4. The method for controlling the amount of adhesive used in corrugated cardboard based on industrial manual system optimization as described in claim 1, characterized in that, The step of acquiring real-time monitoring signals from the optimized equipment configuration, transmitting the real-time monitoring signals for environmental factors during the substrate coating process, and obtaining environmental data includes: The optimized equipment configuration extracts real-time monitoring signals associated with the substrate coating process, and transmits the real-time monitoring signals to the control system. The control system collects humidity and temperature values ​​during the substrate coating process based on the real-time monitoring signals and integrates them to form the environmental data.

5. The method for controlling the amount of adhesive used in corrugated cardboard based on industrial manual system optimization as described in claim 1, characterized in that, The environmental data is analyzed using machine learning algorithms to determine the relationship between humidity adjustment needs and temperature control needs. If the humidity adjustment needs are higher than the temperature control needs, a humidity adjustment command is prioritized, including: The environmental data is input into a machine learning analysis model, which assesses the importance and calculates the demand intensity of the humidity and temperature components in the environmental data to obtain humidity adjustment demand index and temperature control demand index. When the humidity adjustment demand index is higher than the temperature control demand index, the humidity adjustment instruction is generated first.

6. The method for controlling the amount of adhesive used in corrugated cardboard based on industrial manual system optimization as described in claim 1, characterized in that, The step involves obtaining the current humidity value based on the humidity adjustment command, optimizing the adjustment path using an evolutionary algorithm, and obtaining a supplementary temperature control command, including: According to the humidity adjustment command, the current humidity value is extracted from the substrate monitoring system and used as the initial condition to input the evolutionary algorithm. The evolutionary algorithm iteratively optimizes the adjustment path through population initialization, fitness evaluation, crossover mutation and selection operations. During the optimization process, the temperature control supplementary command for supplementary adjustment is generated simultaneously.

7. The method for controlling the amount of adhesive used in corrugated cardboard based on industrial manual system optimization as described in claim 1, characterized in that, The coating optimization process, based on the temperature control supplementary command and environmental adjustment mechanism, determines whether the coating optimization indicators meet preset thresholds. If they do, operation optimization feedback is generated to determine the final adjustment plan, including: The coating optimization process is executed by combining the temperature control supplementary command with the environmental adjustment mechanism. The optimization indicators during the coating process are monitored in real time, and the optimization indicators are compared with preset thresholds. If the optimization indicators meet the preset thresholds, the operation optimization feedback is generated.
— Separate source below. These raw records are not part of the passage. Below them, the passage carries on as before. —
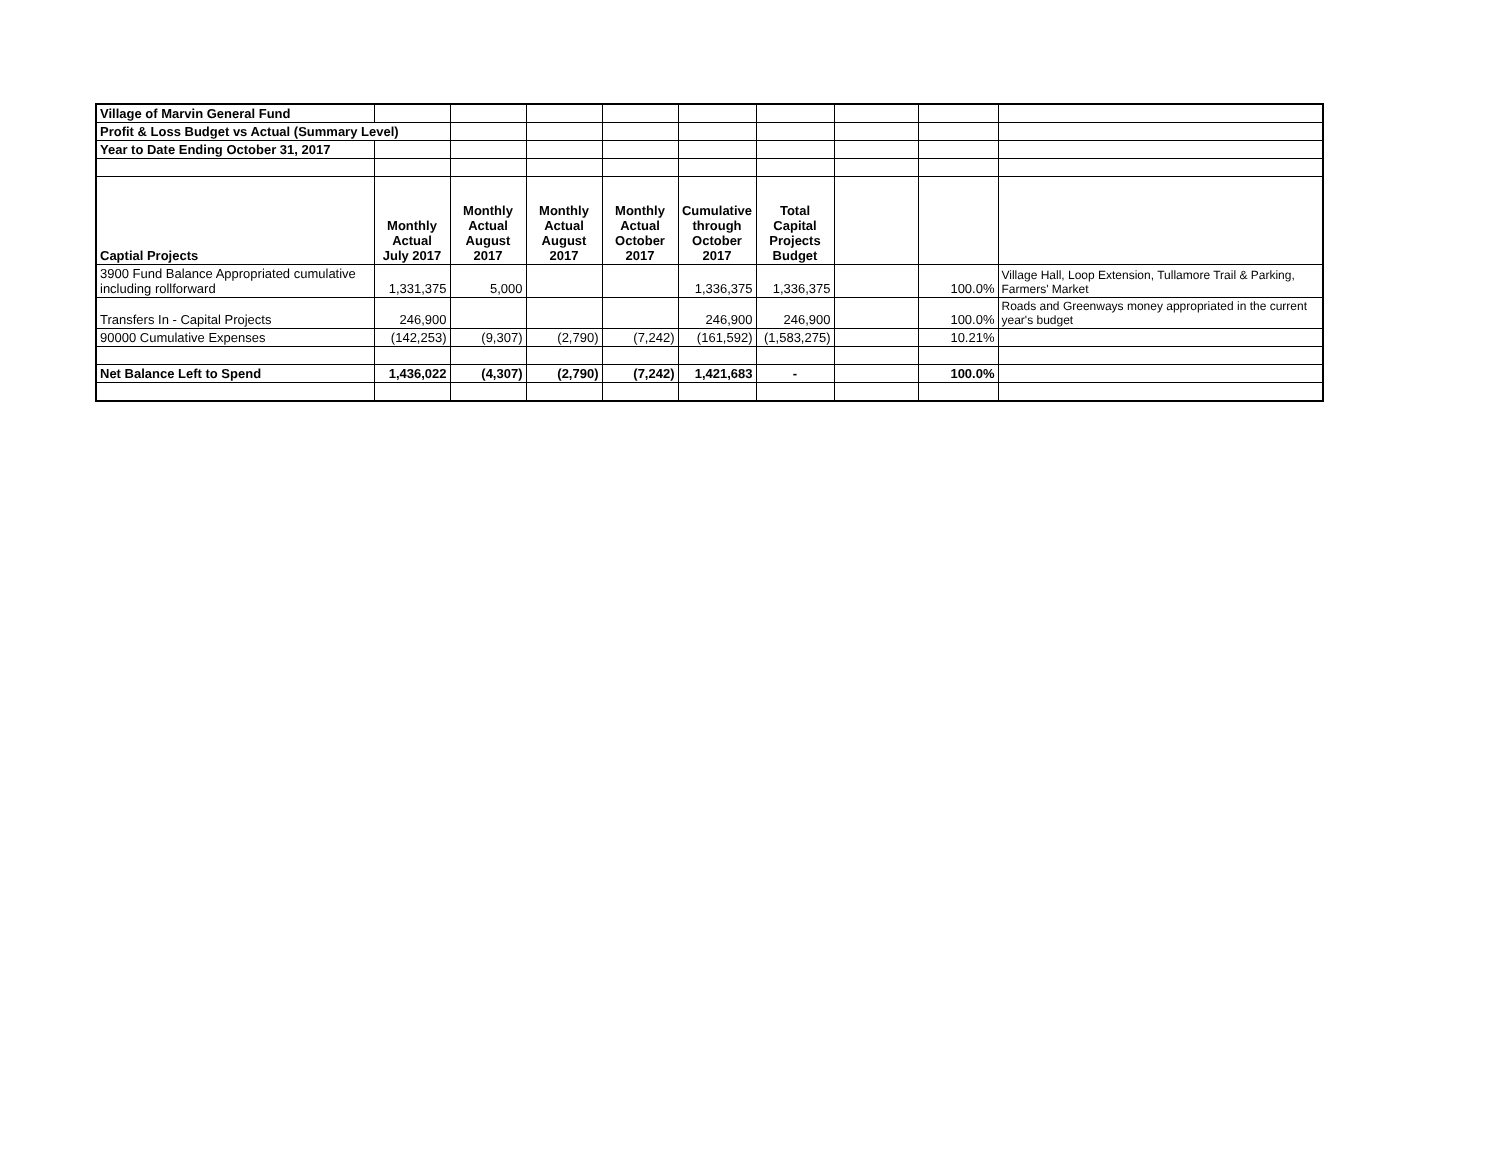| Village of Marvin General Fund | | | | | | | | | |
| Profit & Loss Budget vs Actual (Summary Level) | | | | | | | | | |
| Year to Date Ending October 31, 2017 | | | | | | | | | |
| Captial Projects | Monthly Actual July 2017 | Monthly Actual August 2017 | Monthly Actual August 2017 | Monthly Actual October 2017 | Cumulative through October 2017 | Total Capital Projects Budget | | | |
| 3900 Fund Balance Appropriated cumulative including rollforward | 1,331,375 | 5,000 | | | 1,336,375 | 1,336,375 | | 100.0% | Village Hall, Loop Extension, Tullamore Trail & Parking, Farmers' Market |
| Transfers In - Capital Projects | 246,900 | | | | 246,900 | 246,900 | | 100.0% | Roads and Greenways money appropriated in the current year's budget |
| 90000 Cumulative Expenses | (142,253) | (9,307) | (2,790) | (7,242) | (161,592) | (1,583,275) | | 10.21% | |
| Net Balance Left to Spend | 1,436,022 | (4,307) | (2,790) | (7,242) | 1,421,683 | - | | 100.0% | |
The operation optimization feedback is used to integrate the various control results to form the final adjustment scheme.
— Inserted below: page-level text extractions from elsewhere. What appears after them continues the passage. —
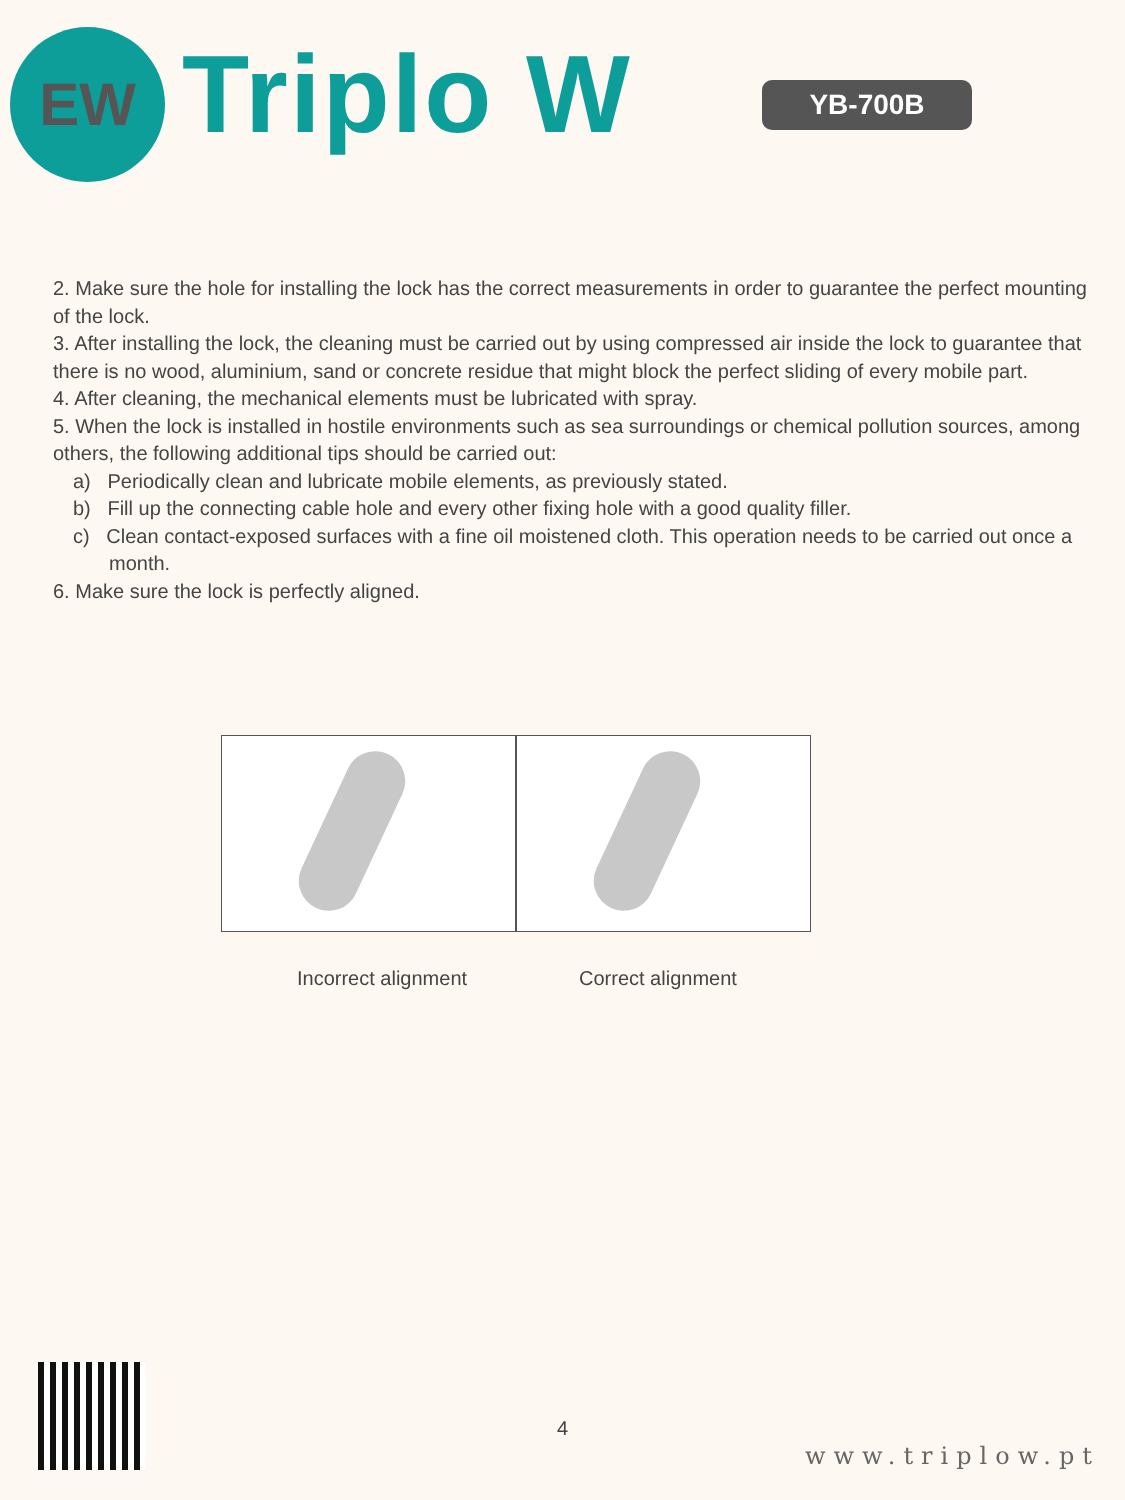EW Triplo W YB-700B
2. Make sure the hole for installing the lock has the correct measurements in order to guarantee the perfect mounting of the lock.
3. After installing the lock, the cleaning must be carried out by using compressed air inside the lock to guarantee that there is no wood, aluminium, sand or concrete residue that might block the perfect sliding of every mobile part.
4. After cleaning, the mechanical elements must be lubricated with spray.
5. When the lock is installed in hostile environments such as sea surroundings or chemical pollution sources, among others, the following additional tips should be carried out:
a) Periodically clean and lubricate mobile elements, as previously stated.
b) Fill up the connecting cable hole and every other fixing hole with a good quality filler.
c) Clean contact-exposed surfaces with a fine oil moistened cloth. This operation needs to be carried out once a month.
6. Make sure the lock is perfectly aligned.
Incorrect alignment Correct alignment
4
www.triplow.pt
8. The method for controlling the amount of adhesive used in corrugated cardboard based on industrial manual system optimization as described in claim 1, characterized in that, The step of obtaining micro-control updates from the final adjustment scheme, transmitting them to the intelligent optimization network, and obtaining the overall operation optimization result includes: Micro-control updates for equipment and environment are extracted from the final adjustment scheme, and the micro-control updates are transmitted to the intelligent optimization network. The intelligent optimization network performs global integration and verification of the micro-control updates and outputs the overall operation optimization result characterizing the overall coating process optimization.